(Excerpted records Opens)

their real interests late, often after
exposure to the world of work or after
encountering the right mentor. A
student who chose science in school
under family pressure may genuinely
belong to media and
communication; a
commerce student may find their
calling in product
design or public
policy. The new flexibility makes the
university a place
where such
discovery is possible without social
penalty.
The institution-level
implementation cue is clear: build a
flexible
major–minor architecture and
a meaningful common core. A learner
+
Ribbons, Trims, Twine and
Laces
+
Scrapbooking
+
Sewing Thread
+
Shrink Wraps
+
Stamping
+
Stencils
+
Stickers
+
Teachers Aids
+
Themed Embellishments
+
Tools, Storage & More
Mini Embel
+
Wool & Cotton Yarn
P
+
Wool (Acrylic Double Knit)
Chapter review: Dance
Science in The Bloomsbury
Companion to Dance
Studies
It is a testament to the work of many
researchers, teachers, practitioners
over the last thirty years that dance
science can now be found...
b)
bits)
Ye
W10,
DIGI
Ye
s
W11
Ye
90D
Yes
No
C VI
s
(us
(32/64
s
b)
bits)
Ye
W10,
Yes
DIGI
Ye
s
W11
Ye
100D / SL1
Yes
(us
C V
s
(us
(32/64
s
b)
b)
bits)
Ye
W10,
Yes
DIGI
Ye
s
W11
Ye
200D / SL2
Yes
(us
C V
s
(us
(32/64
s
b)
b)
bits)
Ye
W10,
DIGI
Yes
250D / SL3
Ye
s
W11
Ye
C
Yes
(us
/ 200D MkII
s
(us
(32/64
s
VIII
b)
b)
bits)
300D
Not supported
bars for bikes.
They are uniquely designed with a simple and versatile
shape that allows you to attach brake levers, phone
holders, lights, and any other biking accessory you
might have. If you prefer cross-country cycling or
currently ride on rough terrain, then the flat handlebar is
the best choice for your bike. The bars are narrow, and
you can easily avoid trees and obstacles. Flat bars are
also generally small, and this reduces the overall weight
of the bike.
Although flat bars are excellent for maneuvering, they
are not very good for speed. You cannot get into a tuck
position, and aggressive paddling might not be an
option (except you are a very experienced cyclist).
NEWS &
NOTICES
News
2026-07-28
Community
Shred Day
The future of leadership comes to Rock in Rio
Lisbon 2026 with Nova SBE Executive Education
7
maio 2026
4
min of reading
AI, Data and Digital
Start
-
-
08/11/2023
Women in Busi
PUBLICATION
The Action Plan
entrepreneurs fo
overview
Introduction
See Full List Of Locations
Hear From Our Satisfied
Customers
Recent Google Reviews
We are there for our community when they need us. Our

(Excerpted records Closes)

# Task requirements
Each line from the one with "PUBLICATION" through the last line of the records above must be retyped exactly, and no other line may be given.

# Finished task
PUBLICATION
The Action Plan
entrepreneurs fo
overview
Introduction
See Full List Of Locations
Hear From Our Satisfied
Customers
Recent Google Reviews
We are there for our community when they need us. Our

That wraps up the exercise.